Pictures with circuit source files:
[Start of Attachment]

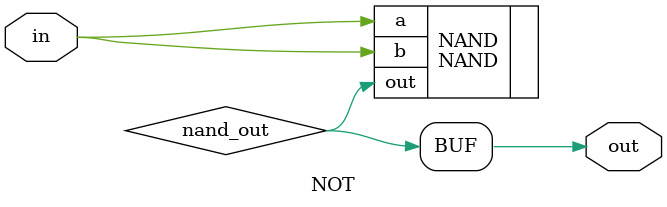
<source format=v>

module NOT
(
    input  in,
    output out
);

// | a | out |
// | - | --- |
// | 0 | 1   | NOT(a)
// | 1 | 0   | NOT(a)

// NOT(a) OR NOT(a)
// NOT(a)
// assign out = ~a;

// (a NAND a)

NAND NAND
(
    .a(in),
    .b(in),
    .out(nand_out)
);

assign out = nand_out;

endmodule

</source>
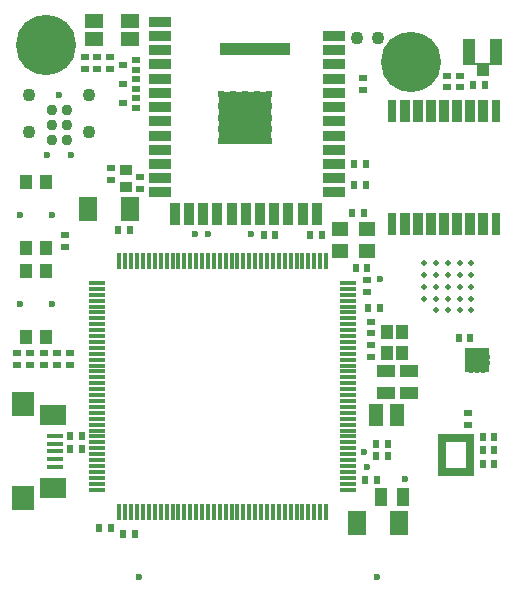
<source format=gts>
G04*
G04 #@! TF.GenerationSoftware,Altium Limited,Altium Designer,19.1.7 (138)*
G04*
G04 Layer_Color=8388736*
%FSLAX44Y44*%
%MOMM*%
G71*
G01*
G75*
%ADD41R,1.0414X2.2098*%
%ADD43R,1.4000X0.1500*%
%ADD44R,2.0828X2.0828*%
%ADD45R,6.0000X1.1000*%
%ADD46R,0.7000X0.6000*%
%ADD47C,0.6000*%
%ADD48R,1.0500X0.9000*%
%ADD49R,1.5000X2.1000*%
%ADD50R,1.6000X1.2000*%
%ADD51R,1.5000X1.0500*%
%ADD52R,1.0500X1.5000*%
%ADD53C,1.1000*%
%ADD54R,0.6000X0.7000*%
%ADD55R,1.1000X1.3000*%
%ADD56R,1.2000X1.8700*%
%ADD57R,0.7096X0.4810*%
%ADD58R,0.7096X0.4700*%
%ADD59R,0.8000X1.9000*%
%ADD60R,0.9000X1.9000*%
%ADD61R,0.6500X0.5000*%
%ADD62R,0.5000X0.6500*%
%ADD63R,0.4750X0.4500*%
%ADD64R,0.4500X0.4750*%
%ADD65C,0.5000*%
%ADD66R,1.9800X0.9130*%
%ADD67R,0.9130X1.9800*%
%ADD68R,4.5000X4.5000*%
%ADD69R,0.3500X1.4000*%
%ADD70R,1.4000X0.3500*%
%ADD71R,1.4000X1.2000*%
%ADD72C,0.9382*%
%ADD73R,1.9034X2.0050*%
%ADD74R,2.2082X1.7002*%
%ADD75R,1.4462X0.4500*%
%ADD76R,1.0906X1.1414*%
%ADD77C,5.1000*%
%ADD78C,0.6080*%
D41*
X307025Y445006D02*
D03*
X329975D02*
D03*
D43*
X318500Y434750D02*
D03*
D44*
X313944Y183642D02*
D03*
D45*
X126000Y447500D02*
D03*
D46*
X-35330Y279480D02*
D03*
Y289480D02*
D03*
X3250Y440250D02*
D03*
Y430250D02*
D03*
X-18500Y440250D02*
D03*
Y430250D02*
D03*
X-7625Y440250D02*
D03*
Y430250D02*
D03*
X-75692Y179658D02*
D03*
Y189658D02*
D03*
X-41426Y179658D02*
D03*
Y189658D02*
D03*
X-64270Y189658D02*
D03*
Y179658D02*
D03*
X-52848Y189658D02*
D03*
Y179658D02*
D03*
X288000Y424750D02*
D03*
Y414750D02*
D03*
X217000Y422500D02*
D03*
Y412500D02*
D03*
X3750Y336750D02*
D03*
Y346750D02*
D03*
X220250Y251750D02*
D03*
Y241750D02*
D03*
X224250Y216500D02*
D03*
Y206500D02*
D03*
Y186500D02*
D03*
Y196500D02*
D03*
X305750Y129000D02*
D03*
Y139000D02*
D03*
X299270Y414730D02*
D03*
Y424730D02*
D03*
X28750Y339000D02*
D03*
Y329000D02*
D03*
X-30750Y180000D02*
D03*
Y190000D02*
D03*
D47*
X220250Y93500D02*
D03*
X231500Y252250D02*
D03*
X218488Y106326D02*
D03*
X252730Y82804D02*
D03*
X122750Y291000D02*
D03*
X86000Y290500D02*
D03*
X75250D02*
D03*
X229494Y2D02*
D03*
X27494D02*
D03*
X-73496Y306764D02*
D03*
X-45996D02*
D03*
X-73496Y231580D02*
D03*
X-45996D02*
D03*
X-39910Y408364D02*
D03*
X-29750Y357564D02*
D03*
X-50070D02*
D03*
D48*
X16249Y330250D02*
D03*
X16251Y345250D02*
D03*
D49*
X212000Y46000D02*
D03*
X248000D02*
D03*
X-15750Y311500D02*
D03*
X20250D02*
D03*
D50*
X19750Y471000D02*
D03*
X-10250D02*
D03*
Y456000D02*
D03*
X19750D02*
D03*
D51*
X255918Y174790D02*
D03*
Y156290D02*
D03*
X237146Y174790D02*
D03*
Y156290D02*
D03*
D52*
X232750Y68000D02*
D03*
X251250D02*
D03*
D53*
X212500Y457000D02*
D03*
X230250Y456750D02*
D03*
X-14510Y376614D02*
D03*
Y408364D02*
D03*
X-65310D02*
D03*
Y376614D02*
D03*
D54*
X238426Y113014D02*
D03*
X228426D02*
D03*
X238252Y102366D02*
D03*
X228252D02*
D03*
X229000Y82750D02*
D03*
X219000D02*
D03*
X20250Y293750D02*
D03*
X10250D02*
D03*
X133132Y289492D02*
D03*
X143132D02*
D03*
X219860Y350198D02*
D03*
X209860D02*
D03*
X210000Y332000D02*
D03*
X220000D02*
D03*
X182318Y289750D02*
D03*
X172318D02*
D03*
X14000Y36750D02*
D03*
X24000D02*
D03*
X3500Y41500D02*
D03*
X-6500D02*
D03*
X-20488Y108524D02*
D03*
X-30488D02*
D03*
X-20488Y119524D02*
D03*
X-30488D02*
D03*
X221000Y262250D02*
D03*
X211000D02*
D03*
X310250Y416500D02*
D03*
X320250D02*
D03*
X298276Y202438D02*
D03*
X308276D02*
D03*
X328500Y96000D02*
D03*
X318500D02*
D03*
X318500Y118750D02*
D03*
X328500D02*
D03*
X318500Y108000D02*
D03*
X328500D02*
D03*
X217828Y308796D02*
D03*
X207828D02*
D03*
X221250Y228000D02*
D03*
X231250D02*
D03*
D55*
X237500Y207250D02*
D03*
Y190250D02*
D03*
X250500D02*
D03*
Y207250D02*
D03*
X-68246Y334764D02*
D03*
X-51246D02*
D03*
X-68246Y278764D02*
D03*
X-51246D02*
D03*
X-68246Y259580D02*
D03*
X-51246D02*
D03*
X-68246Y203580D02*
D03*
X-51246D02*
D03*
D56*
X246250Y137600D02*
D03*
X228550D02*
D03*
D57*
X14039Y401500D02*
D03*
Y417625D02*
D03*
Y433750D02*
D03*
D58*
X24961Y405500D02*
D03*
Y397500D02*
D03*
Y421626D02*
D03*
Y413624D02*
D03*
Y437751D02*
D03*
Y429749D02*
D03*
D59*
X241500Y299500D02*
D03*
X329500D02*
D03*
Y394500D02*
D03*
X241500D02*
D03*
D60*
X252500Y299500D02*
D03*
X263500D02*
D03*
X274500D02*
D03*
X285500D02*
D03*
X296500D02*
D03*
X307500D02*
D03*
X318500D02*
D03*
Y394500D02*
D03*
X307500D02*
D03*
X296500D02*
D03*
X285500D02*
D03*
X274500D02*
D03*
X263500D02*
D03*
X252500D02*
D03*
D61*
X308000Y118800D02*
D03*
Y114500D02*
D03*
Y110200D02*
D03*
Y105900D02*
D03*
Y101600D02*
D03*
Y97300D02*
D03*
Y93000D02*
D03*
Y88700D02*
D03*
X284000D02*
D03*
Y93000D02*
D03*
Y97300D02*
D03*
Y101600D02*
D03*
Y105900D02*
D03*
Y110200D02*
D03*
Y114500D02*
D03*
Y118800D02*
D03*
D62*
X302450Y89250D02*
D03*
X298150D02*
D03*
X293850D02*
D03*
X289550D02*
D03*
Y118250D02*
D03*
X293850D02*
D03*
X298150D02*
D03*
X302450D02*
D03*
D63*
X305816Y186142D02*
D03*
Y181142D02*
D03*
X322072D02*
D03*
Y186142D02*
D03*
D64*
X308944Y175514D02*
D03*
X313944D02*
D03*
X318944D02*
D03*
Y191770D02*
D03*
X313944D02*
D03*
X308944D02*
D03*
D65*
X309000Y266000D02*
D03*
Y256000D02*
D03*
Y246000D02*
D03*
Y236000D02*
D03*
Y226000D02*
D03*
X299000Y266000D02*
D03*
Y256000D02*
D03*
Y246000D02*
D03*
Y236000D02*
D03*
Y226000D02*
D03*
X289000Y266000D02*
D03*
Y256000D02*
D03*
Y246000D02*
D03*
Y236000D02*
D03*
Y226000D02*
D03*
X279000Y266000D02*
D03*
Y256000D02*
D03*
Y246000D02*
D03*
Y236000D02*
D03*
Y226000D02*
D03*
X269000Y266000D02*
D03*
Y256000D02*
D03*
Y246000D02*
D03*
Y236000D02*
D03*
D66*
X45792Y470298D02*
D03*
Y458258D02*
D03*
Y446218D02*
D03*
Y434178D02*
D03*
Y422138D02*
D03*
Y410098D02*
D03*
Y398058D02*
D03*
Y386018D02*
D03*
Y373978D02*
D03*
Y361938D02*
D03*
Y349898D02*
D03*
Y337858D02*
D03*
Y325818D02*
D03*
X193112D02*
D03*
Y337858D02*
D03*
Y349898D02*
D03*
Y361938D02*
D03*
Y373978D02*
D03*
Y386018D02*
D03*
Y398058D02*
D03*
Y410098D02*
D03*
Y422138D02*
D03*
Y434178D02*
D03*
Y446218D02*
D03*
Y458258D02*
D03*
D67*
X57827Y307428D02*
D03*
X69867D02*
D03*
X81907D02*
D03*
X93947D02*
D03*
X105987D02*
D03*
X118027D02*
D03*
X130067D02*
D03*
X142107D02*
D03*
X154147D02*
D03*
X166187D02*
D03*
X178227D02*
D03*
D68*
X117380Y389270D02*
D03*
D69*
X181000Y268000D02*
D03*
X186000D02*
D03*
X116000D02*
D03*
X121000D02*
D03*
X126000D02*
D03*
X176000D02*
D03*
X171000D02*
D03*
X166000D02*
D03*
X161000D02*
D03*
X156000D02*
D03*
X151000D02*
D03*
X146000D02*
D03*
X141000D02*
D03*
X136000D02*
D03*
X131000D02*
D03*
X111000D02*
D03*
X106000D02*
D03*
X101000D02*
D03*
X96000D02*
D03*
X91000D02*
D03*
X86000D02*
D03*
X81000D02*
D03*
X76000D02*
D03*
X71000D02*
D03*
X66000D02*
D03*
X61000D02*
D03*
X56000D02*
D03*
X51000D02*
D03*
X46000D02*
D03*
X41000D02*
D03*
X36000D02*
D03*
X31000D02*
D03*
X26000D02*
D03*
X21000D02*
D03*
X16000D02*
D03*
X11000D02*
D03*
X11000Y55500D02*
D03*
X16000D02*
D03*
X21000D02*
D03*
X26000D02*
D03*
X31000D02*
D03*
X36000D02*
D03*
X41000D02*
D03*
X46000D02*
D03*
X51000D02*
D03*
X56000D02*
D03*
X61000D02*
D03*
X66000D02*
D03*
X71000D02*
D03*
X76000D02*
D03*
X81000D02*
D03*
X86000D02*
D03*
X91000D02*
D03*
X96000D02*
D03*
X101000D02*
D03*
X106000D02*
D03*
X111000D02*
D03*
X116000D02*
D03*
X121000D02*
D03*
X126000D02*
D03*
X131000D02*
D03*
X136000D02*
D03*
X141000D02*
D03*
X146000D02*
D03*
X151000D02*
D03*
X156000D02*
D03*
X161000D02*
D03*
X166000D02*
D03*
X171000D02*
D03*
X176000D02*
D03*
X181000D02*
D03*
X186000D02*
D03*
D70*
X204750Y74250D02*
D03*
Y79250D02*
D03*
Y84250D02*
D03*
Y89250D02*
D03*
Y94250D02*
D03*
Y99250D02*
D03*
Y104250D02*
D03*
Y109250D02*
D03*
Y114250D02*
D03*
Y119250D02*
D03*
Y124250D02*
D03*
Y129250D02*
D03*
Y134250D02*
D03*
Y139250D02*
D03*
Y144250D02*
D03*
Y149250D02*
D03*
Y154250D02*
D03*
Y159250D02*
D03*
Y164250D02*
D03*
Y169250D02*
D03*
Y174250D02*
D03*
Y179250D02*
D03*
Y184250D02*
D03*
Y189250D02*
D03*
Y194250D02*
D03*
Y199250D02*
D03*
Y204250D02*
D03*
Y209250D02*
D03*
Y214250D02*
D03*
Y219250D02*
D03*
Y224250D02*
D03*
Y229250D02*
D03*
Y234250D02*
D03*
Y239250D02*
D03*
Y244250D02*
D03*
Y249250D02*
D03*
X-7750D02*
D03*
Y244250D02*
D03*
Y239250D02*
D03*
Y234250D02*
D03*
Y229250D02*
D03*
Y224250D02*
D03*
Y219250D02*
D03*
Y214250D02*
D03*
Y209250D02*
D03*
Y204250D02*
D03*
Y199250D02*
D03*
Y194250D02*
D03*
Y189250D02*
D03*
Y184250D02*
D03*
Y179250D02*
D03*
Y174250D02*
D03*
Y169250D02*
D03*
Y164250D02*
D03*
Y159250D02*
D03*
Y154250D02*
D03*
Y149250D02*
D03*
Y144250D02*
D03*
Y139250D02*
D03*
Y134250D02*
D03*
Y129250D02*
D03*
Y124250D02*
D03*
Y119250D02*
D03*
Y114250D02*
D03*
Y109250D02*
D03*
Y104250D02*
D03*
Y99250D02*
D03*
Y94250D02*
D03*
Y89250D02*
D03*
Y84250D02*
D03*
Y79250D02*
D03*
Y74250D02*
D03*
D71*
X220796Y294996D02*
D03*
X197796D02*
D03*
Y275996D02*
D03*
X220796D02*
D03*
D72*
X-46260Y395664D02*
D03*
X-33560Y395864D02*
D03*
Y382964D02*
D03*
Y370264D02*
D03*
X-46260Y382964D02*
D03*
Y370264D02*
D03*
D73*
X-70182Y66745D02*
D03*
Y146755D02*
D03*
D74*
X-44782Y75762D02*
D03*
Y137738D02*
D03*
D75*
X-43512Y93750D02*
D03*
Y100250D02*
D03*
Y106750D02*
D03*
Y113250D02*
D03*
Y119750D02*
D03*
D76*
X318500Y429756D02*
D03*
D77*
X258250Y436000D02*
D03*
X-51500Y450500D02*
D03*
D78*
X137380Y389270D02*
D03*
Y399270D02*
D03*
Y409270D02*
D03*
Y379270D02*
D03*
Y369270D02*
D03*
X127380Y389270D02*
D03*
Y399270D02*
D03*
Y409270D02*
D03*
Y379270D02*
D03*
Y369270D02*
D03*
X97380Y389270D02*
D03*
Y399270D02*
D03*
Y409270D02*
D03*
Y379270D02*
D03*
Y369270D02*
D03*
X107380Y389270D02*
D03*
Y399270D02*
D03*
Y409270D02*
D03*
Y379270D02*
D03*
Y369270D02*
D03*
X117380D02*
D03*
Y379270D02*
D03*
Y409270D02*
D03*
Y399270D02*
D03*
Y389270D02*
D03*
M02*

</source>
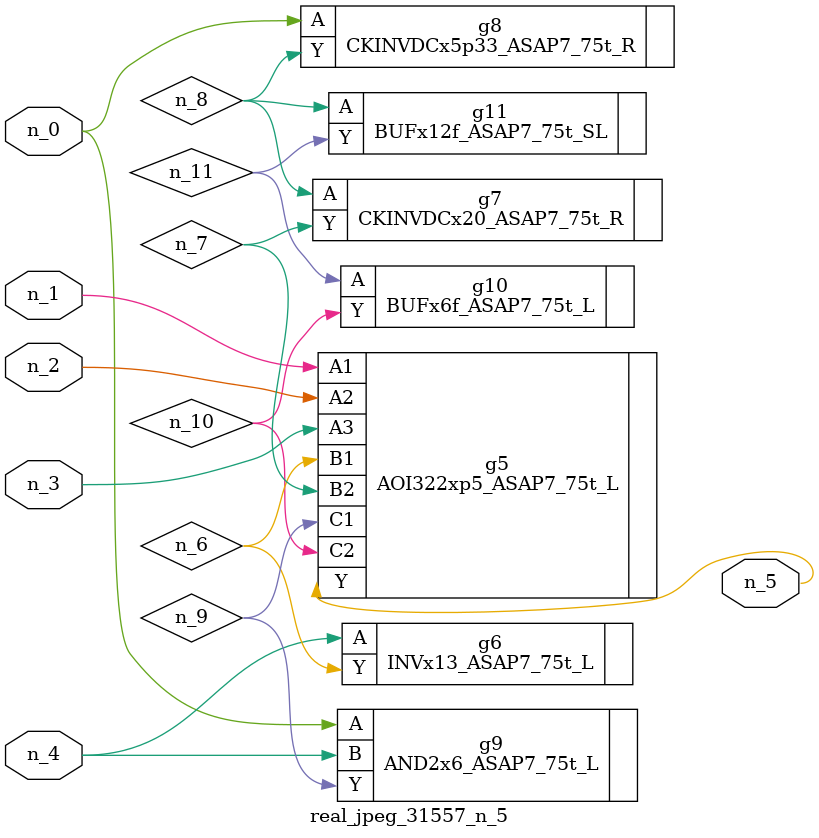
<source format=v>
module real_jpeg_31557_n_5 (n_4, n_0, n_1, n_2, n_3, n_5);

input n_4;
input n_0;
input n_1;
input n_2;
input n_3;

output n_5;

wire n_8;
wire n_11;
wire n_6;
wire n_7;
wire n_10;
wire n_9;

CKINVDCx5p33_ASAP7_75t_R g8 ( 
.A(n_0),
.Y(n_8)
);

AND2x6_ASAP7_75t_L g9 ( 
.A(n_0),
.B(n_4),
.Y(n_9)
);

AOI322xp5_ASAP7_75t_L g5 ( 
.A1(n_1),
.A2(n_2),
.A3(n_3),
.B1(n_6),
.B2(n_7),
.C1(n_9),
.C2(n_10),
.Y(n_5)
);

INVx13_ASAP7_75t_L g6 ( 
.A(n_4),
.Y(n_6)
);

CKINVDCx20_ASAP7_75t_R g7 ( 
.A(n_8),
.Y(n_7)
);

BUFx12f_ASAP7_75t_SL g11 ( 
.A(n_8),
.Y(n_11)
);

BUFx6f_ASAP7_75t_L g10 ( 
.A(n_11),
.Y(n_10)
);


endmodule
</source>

[End of Attachment]

Activity:
Given the word "input", show every line of the records that contains it.

Solved problem:
    input  in,
input n_4;
input n_0;
input n_1;
input n_2;
input n_3;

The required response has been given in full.